*PROMPT:*
The output should be the line containing "Page size: 2001x1125." and every later line of the records, exactly as written, and nothing else.
'''
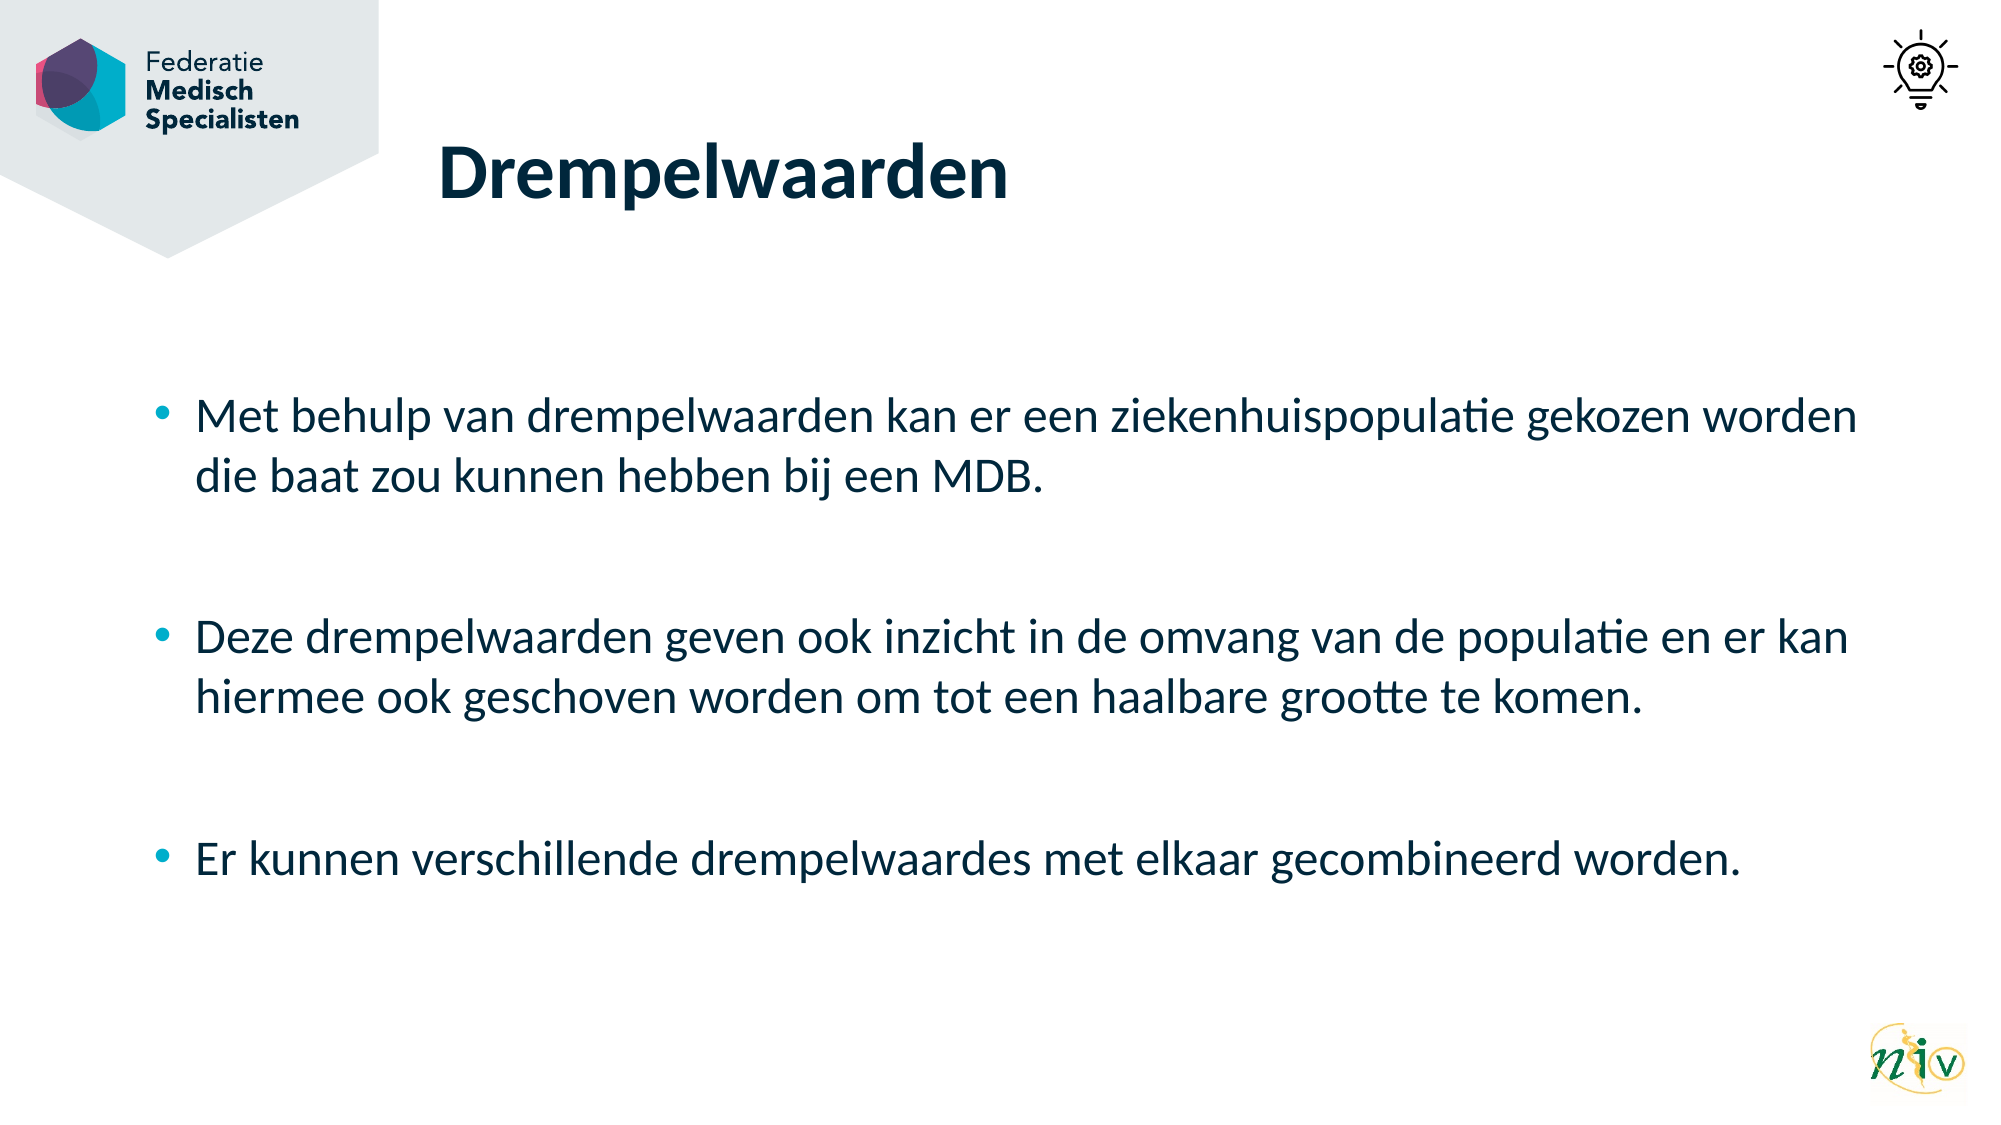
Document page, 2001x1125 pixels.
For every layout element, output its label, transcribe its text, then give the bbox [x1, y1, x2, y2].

picture [1877, 25, 1966, 114]
picture [1870, 1022, 1968, 1107]
title Drempelwaarden [438, 60, 1862, 274]
list Met behulp van drempelwaarden kan er een ziekenhuispopulatie gekozen worden die baat zou kunnen hebben bij een MDB. Deze drempelwaarden geven ook inzicht in de omvang van de populatie en er kan hiermee ook geschoven worden om tot een haalbare grootte te komen. Er kunnen verschillende drempelwaardes met elkaar gecombineerd worden. [153, 301, 1867, 1011]
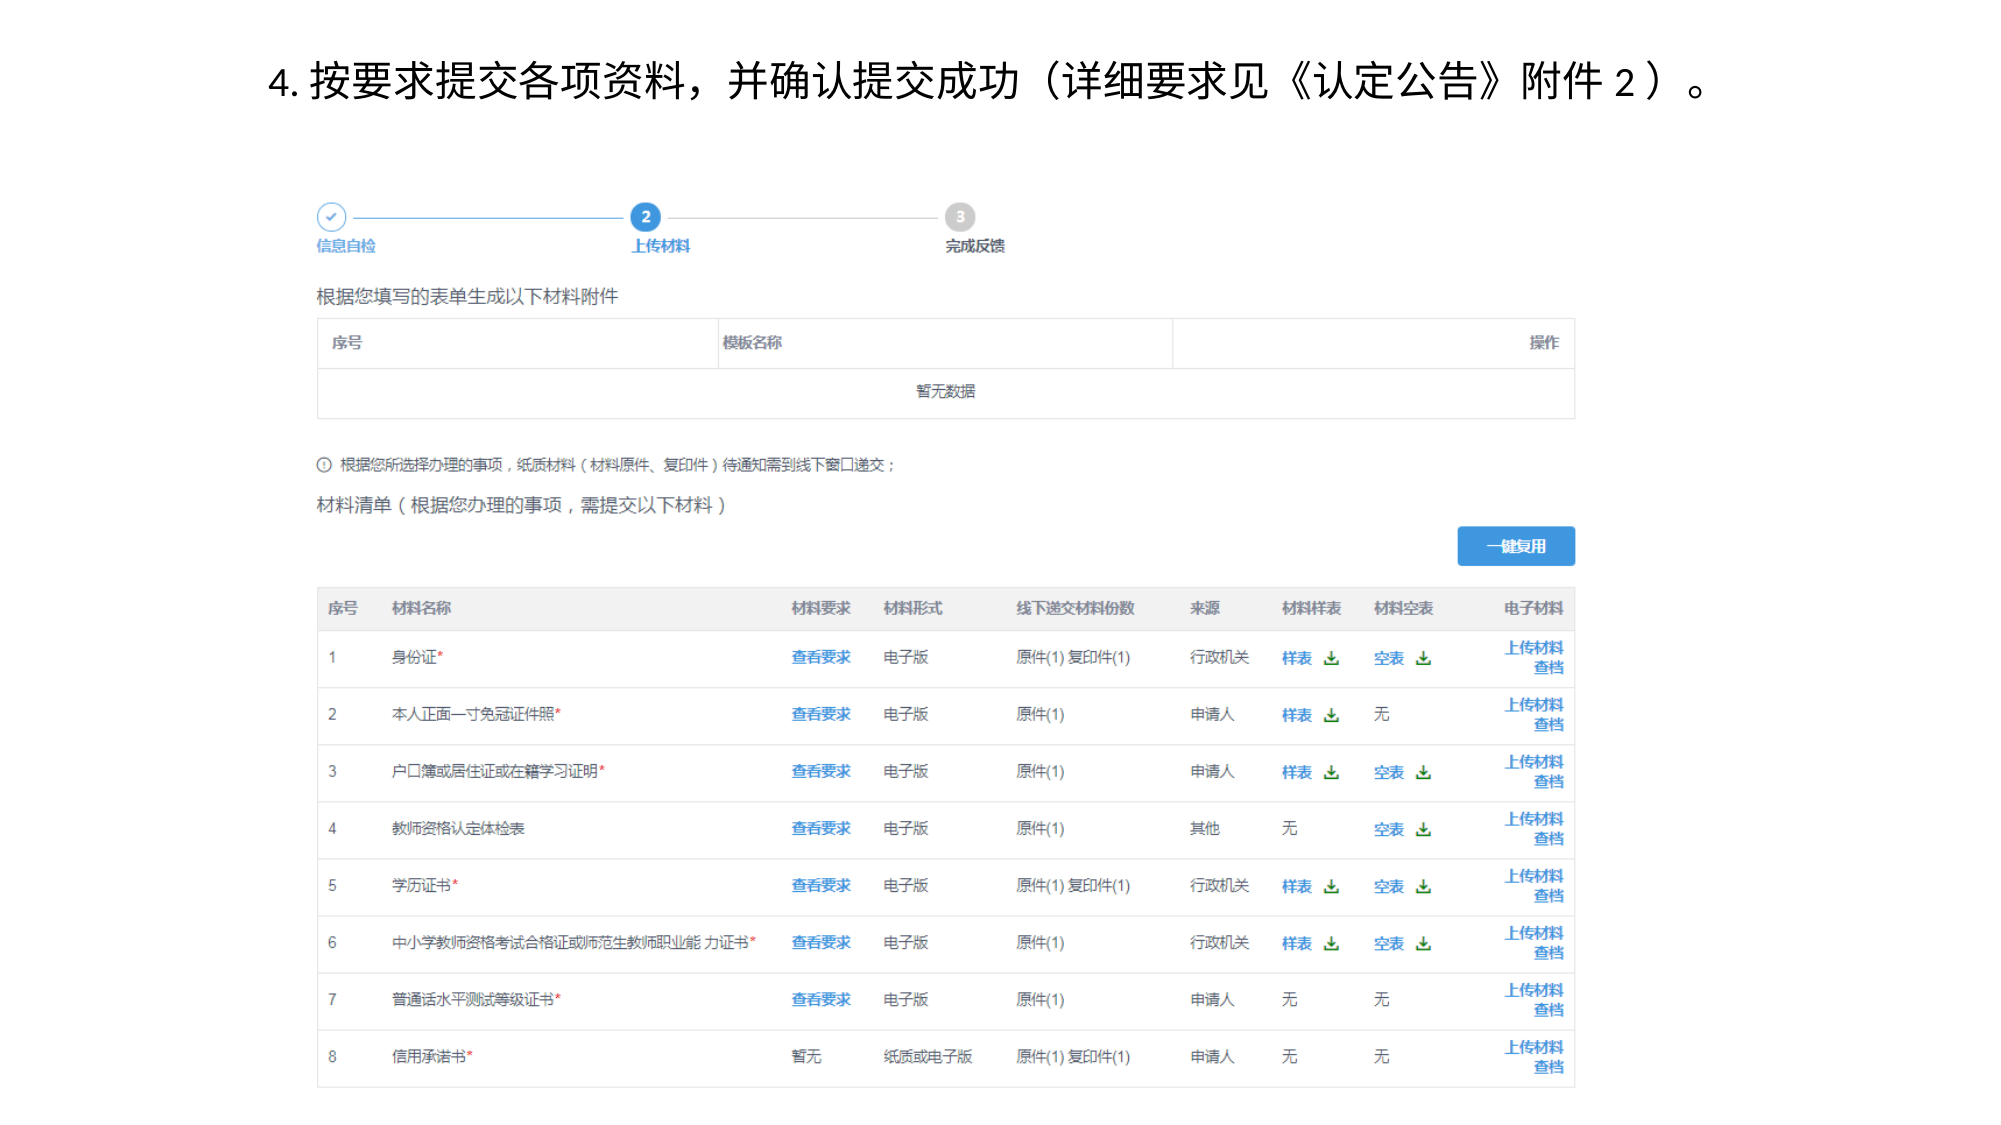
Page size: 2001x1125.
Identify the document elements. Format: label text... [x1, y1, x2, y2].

text_box 4.按要求提交各项资料，并确认提交成功（详细要求见《认定公告》附件2）。 [253, 47, 1761, 163]
picture [203, 184, 1664, 1110]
'''
*WRITTEN REPLY:*
Page size: 2001x1125.
Identify the document elements. Format: label text... [x1, y1, x2, y2].

text_box 4.按要求提交各项资料，并确认提交成功（详细要求见《认定公告》附件2）。 [253, 47, 1761, 163]
picture [203, 184, 1664, 1110]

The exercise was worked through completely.